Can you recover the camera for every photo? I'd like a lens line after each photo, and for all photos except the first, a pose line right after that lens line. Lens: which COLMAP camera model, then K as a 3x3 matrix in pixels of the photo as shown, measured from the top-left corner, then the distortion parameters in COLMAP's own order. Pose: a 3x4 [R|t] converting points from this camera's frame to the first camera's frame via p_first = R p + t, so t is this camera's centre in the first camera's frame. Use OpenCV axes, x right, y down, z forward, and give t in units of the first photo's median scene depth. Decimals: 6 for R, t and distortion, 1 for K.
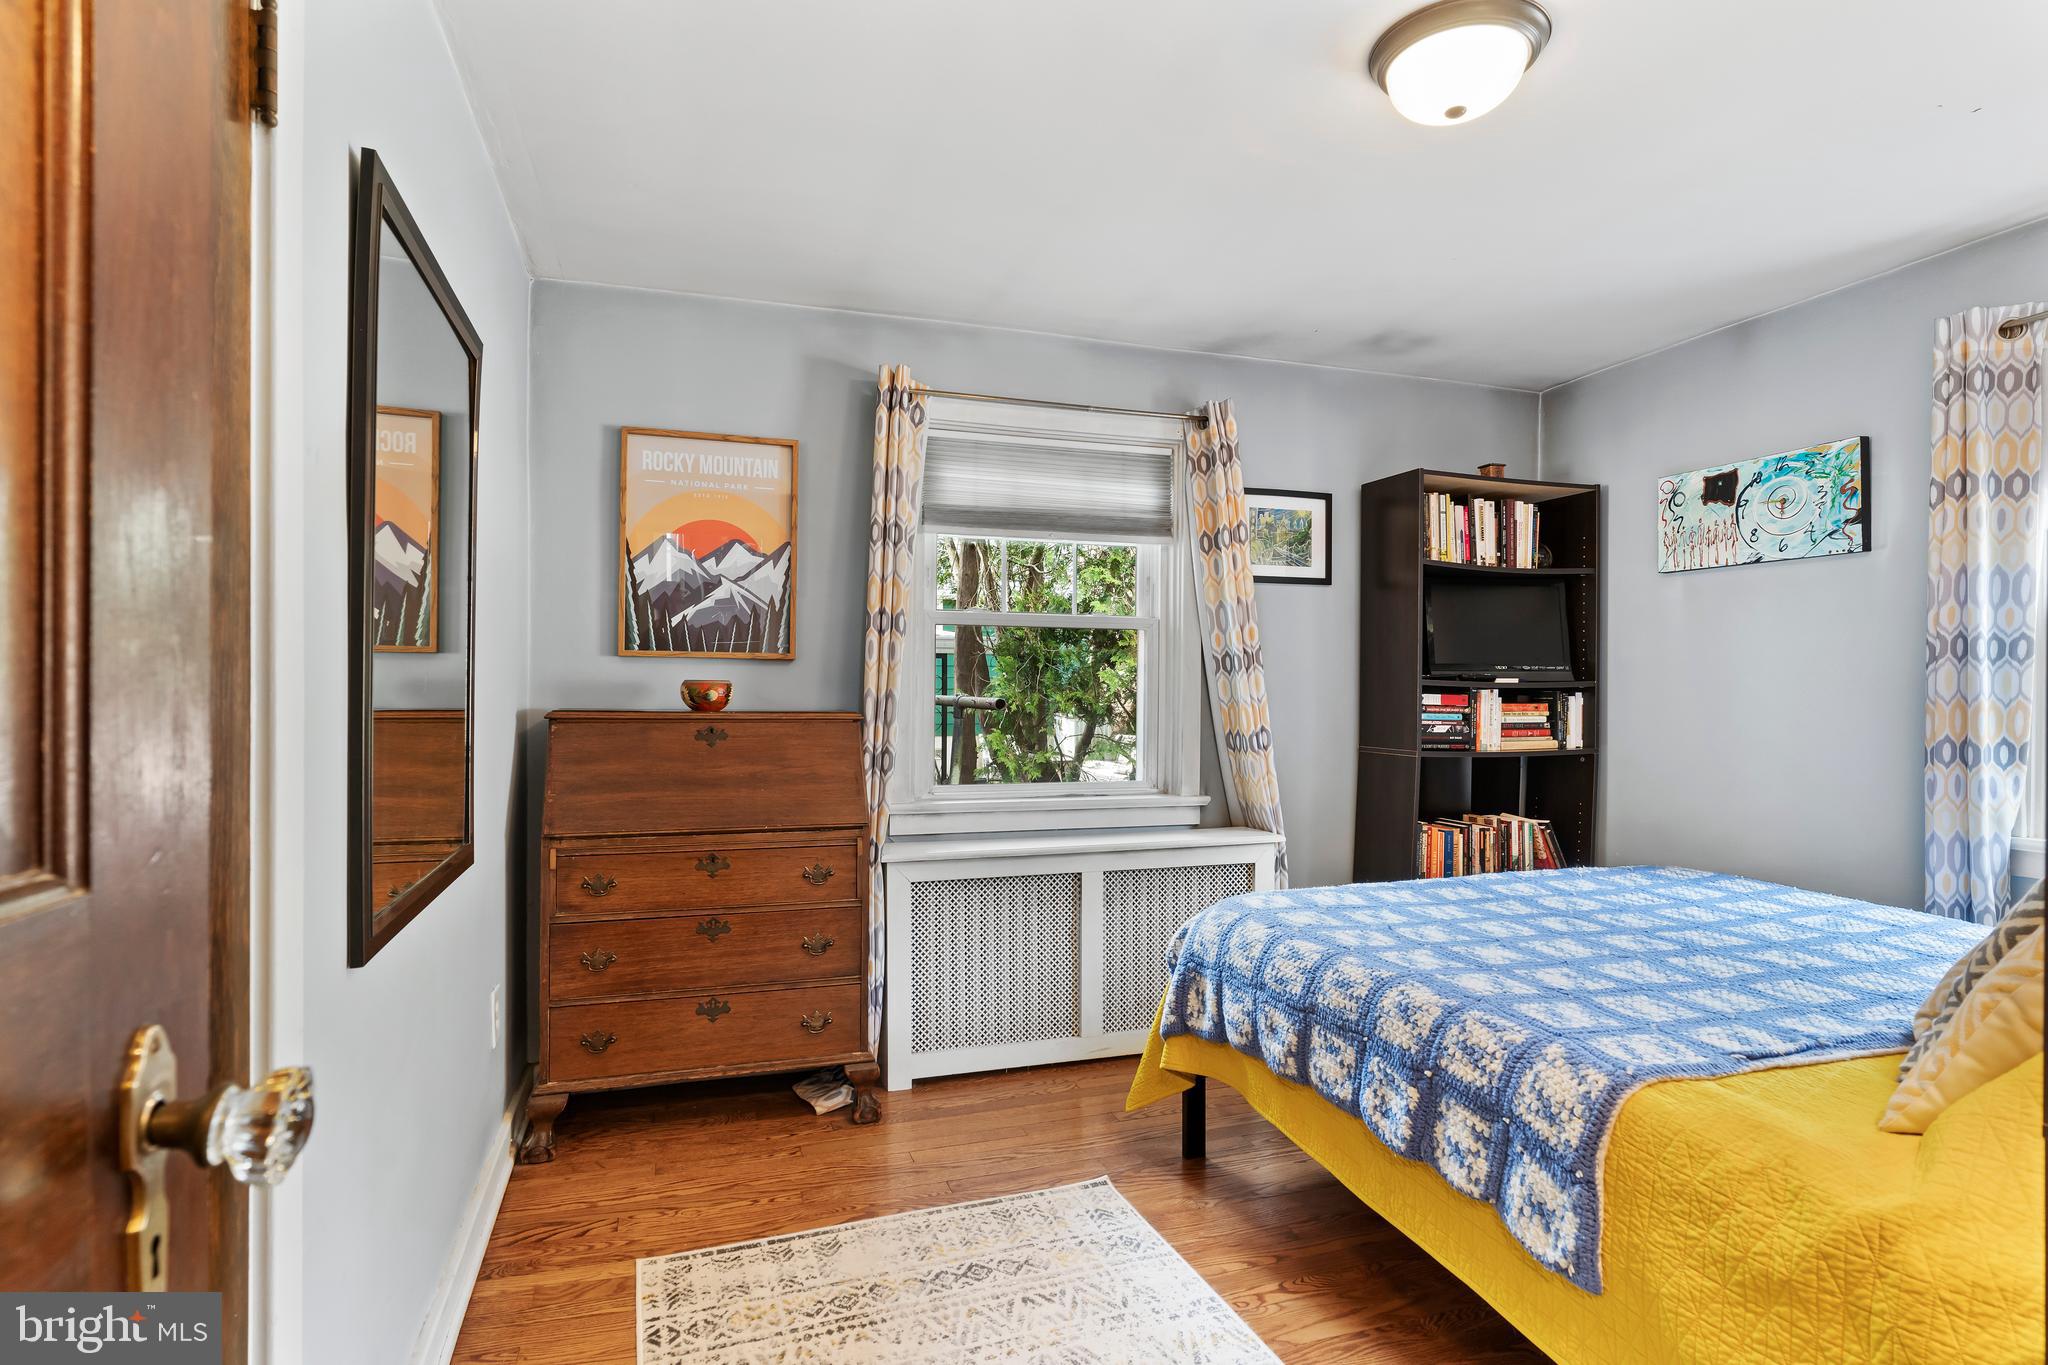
lens RADIAL K [[1049.9, 0, 1026.0], [0, 1049.9, 679.7], [0, 0, 1]] dist [-0.007980, 0.003524]
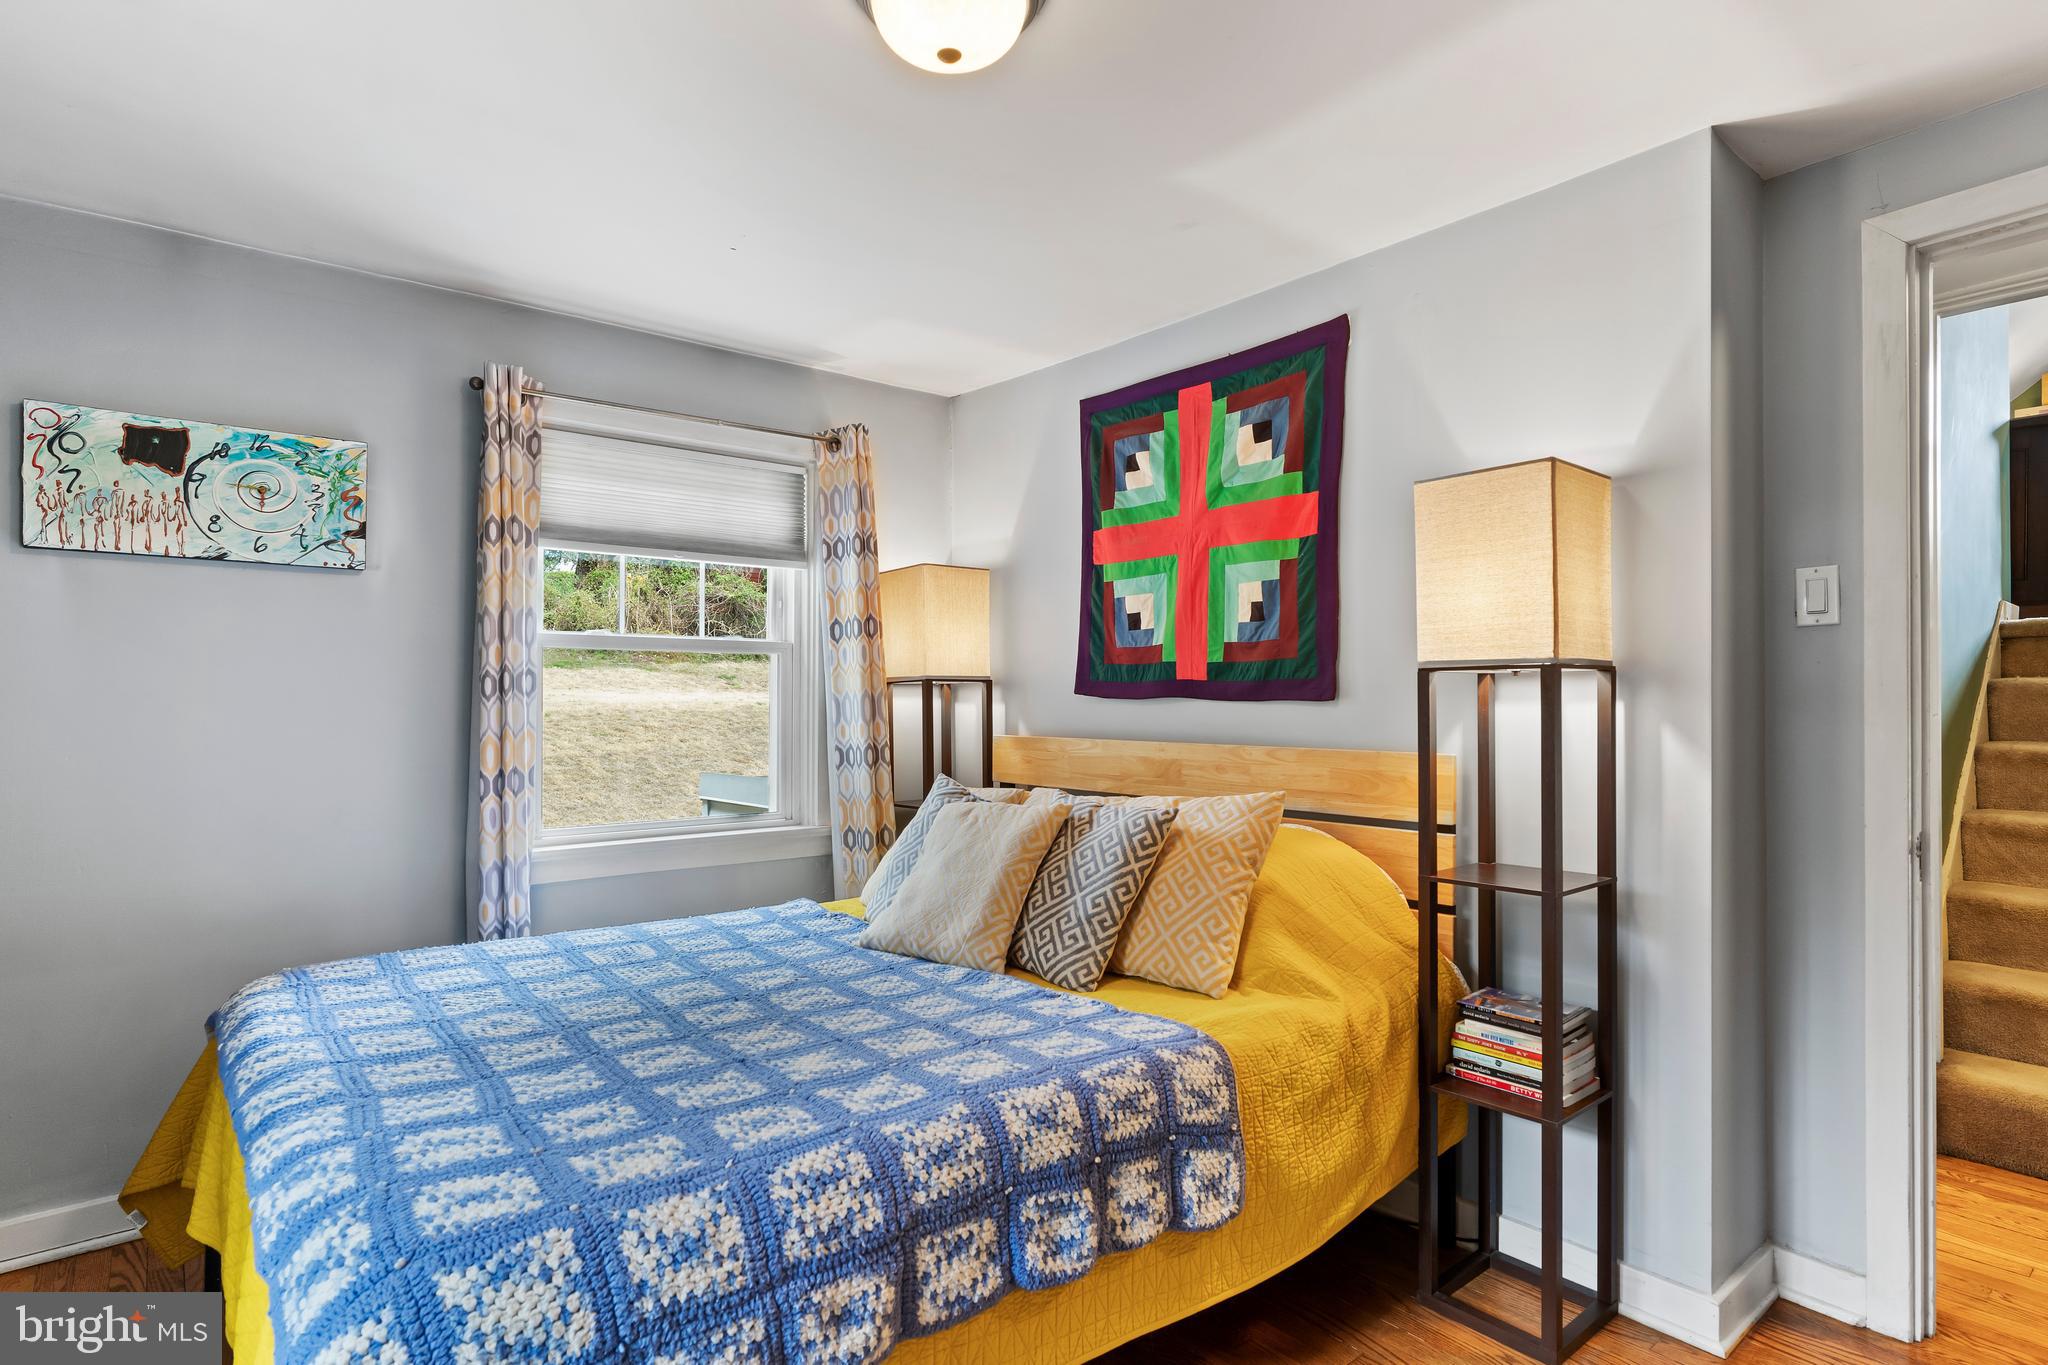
lens RADIAL K [[1049.9, 0, 1019.8], [0, 1049.9, 702.1], [0, 0, 1]] dist [-0.007980, 0.003524]
pose [[-0.346264, -0.005618, 0.938120, -0.372006], [-0.005025, 0.999979, 0.004134, -0.021358], [-0.938124, -0.003283, -0.346285, 1.153297]]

*-*-*

• TO DO
Please write out all of the data above word for word, leaving out the pictures.

• RESPONSE TO THIS TASK
Can you recover the camera for every photo? I'd like a lens line after each photo, and for all photos except the first, a pose line right after that lens line. Lens: which COLMAP camera model, then K as a 3x3 matrix in pixels of the photo as shown, measured from the top-left corner, then the distortion parameters in COLMAP's own order. Pose: a 3x4 [R|t] converting points from this camera's frame to the first camera's frame via p_first = R p + t, so t is this camera's centre in the first camera's frame. Use OpenCV axes, x right, y down, z forward, and give t in units of the first photo's median scene depth. Decimals: 6 for R, t and distortion, 1 for K.
lens RADIAL K [[1049.9, 0, 1026.0], [0, 1049.9, 679.7], [0, 0, 1]] dist [-0.007980, 0.003524]
lens RADIAL K [[1049.9, 0, 1019.8], [0, 1049.9, 702.1], [0, 0, 1]] dist [-0.007980, 0.003524]
pose [[-0.346264, -0.005618, 0.938120, -0.372006], [-0.005025, 0.999979, 0.004134, -0.021358], [-0.938124, -0.003283, -0.346285, 1.153297]]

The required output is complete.